[VEP-0001] DataLink semantics vocabulary enhacement proposal

Mon Oct 21 17:38:32 CEST 2019

> So, a question to all (including Carlos, who's posted on voevent@):
> Which of these terms do you actually need *now* (or at least for data
> that you will want to publish in the safely forseeable future)?  And
> can you see a clear scenario for a *machine* to have to understand
> matters at that level of detail (for human, there's always the
> description in datalink)?

I would like to point out that the list suggested by Francois is still not 
sufficient for many archival (Vizier e.g.) and future surveys data.

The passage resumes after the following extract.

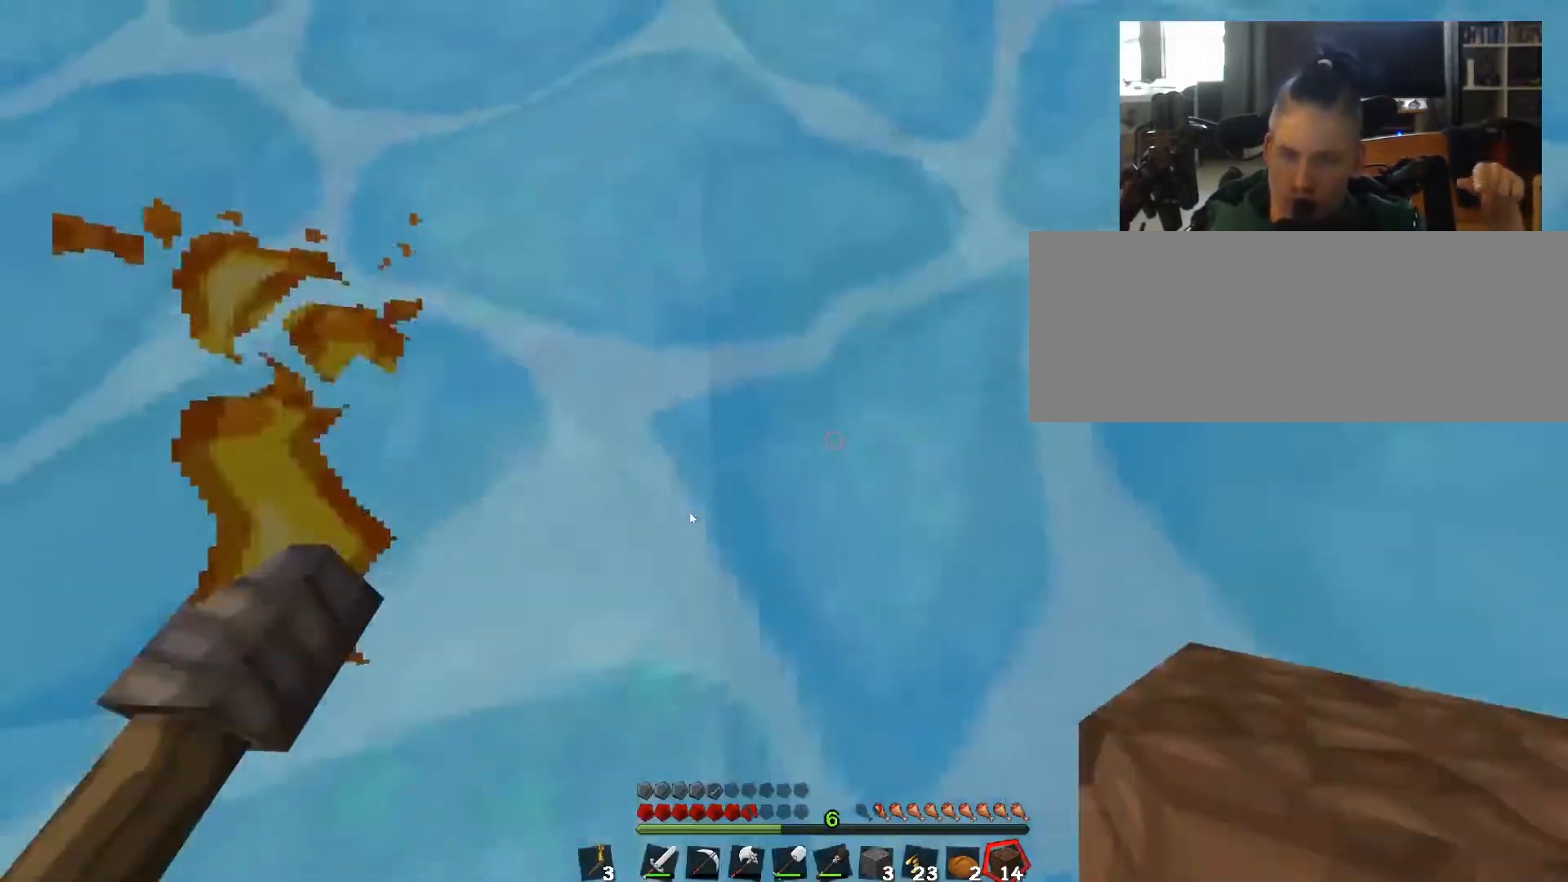
{"keys": [], "events": [[433, "a", "up"]]}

E.g. what is missing is the associated link to timeseries where the 
horizontal axis is not time but circular phase associated with given 
frequency in a periodogram and the associated periodogram itself.

This is massively used in asteroseismology and exoplanetplanet hunting
e.g. all the Kepler exoplanets publications show somewhere images from 
this tool: see namely fig 4 here

https://www.researchgate.net/publication/248394956_The_NASA_Exoplanet_Archive_Data_and_Tools_for_Exoplanet_Research

atlases of variable stars show the period-folded curves as here

http://ogle.astrouw.edu.pl/atlas/anomalous_Cepheids.html

If you want the example of timeseries of spectra
there is so called dynamical spectrum (e.g. in my old pictures

https://arxiv.org/pdf/1112.2787.pdf

and

for small amount of spectra

https://arxiv.org/pdf/1407.1765.pdf

Fig 1

There are of course better examples of quick time resolved spectroscopy 
etc ....

I would need to find them (if needed)

Also I can imagine the time series of datacubes (in ALMA, radio) ...

And lastly , what about the gravity wave associated information 
(strain/frequency - I a have asked people from GW community for detailed 
examples ...
and it seems that the common "timeseries" they use is
either strain/time   or power density of strain/frequency
(strain is relative displacement/baseline of mirrors)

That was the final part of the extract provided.